Investigation on slow ingestions

Incident Report for Mezmo Status Page

Postmortem

Dates:

The incident was opened on October 14, 2020 - 20:55 UTC.
The impact was largely resolved by October 16, 2020 - 23:00 UTC.
We monitored usage until the incident was closed, on October 19, 2020 - 23:35 UTC.

What happened:

Attempts to send new logs to our service timed out, approximately 3% to 5% of the time. This resulted in intermittent failures to ingest logs from agents, code libraries, and REST API calls.
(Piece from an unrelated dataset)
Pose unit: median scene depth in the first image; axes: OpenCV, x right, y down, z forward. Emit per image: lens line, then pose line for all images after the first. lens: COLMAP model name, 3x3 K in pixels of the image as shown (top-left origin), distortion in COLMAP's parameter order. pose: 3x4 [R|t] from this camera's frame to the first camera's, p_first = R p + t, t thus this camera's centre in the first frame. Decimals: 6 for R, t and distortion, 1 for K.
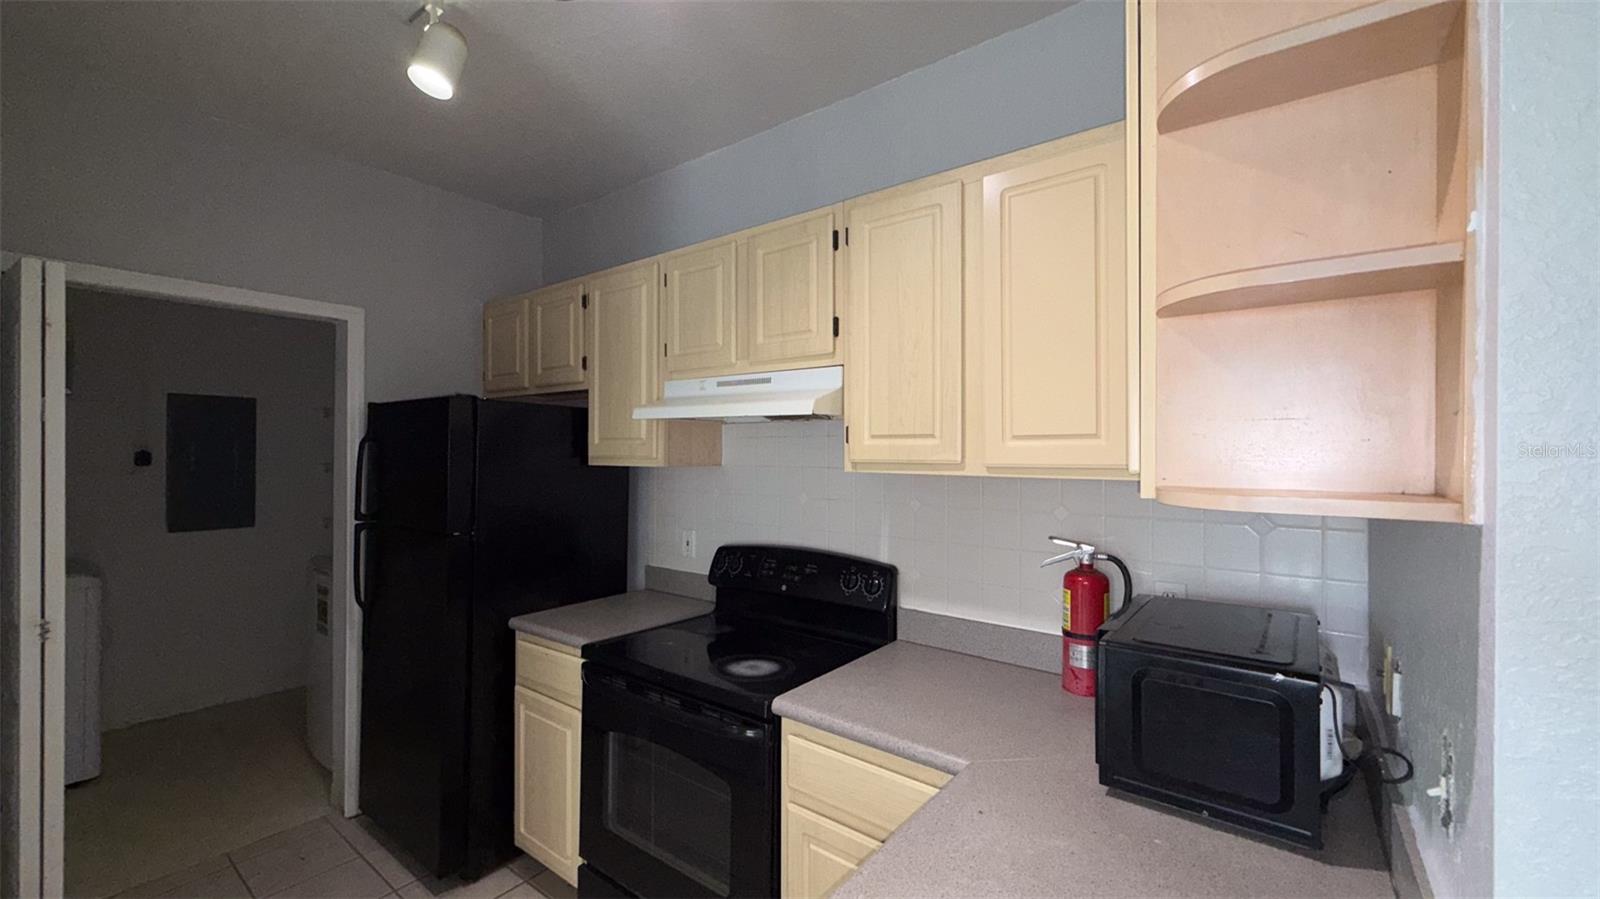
lens RADIAL K [[639.1, 0, 795.0], [0, 639.1, 448.9], [0, 0, 1]] dist [0.001128, 0.000296]
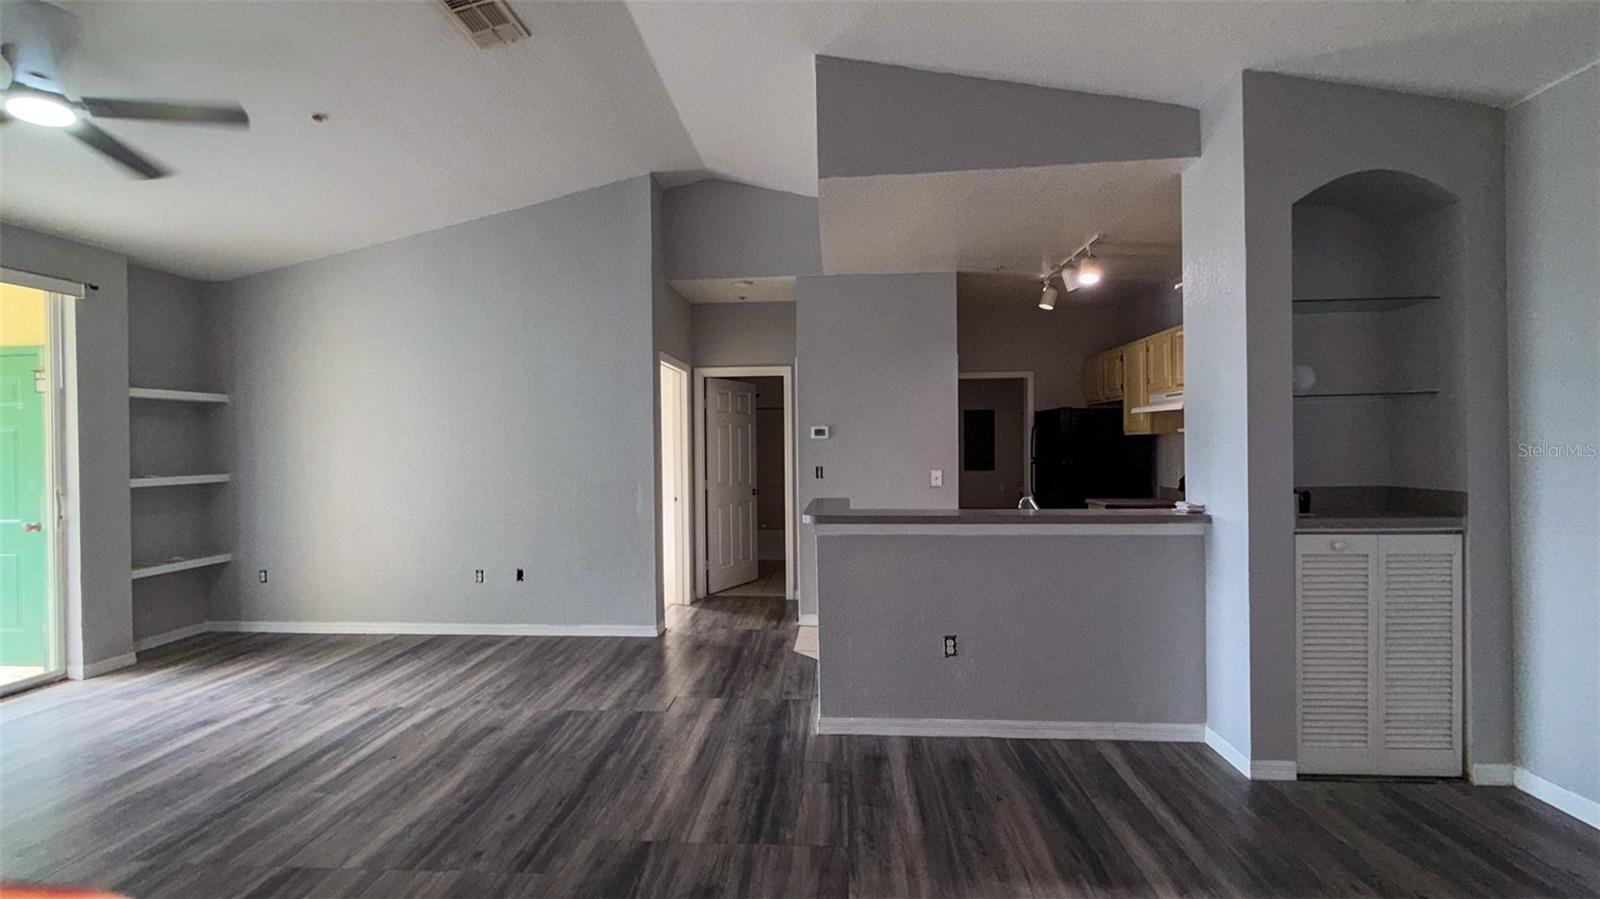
lens RADIAL K [[639.1, 0, 797.4], [0, 639.1, 450.3], [0, 0, 1]] dist [0.001128, 0.000296]
pose [[0.556206, -0.002223, -0.831042, 1.067206], [0.017037, 0.999817, 0.008729, 0.050032], [0.830870, -0.019014, 0.556142, -1.386310]]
Most customers use our agents, which resend logs that fail to be ingested. Customers using other means to submit logs had to use their own retry methods.

Why it happened:

A node was added to our service to handle an increased need for resources. This node had previously been cordoned off because of networking failures. When it became operational, our load balancers directed a percentage of ingestion calls to it. Those calls, which amounted to about 3% to 5% of the total, would fail and eventually timeout.

How we fixed it:

Monitoring revealed the failures were particular to pods running on this node. We found other means to handle the increased need for resources, then stopped the pods running on the problematic node and cordoned it off again. The rate of timeouts returned to normal levels and ingestion proceeded normally.
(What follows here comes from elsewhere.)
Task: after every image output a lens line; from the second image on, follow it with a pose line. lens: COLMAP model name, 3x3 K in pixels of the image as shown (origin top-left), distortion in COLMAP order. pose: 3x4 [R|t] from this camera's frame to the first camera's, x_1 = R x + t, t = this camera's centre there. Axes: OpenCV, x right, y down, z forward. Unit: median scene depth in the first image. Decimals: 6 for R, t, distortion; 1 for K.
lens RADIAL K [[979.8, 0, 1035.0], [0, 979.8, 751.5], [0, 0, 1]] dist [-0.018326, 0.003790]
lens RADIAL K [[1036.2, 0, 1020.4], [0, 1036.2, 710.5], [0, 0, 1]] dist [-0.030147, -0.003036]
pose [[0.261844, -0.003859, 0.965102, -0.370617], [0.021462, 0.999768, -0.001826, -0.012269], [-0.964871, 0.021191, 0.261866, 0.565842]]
What we are doing to prevent it from happening again:

We’re improving how we identify nodes that have been cordoned off because of problematic behavior and should not be reintroduced to our service.

Posted Oct 27, 2020 - 23:36 UTC

Resolved

This incident has been resolved. Logs are being ingested normally. All services are operational.

Posted Oct 19, 2020 - 23:35 UTC

Monitoring

A fix has been implemented and we are monitoring the results at this time.

Posted Oct 19, 2020 - 16:15 UTC

Identified

A networking issue is impacting log ingestion via API, our team is working on a fix.

Posted Oct 15, 2020 - 01:33 UTC

Monitoring

A fix has been implemented and we are monitoring the results.

Posted Oct 14, 2020 - 21:32 UTC

Investigating

We are currently investigating an issue with ingestion timeouts and the intermittent slow ingestion.

Posted Oct 14, 2020 - 20:55 UTC

This incident affected: Log Analysis (Log Ingestion (Agent/REST API/Code Libraries), Log Ingestion (Heroku)).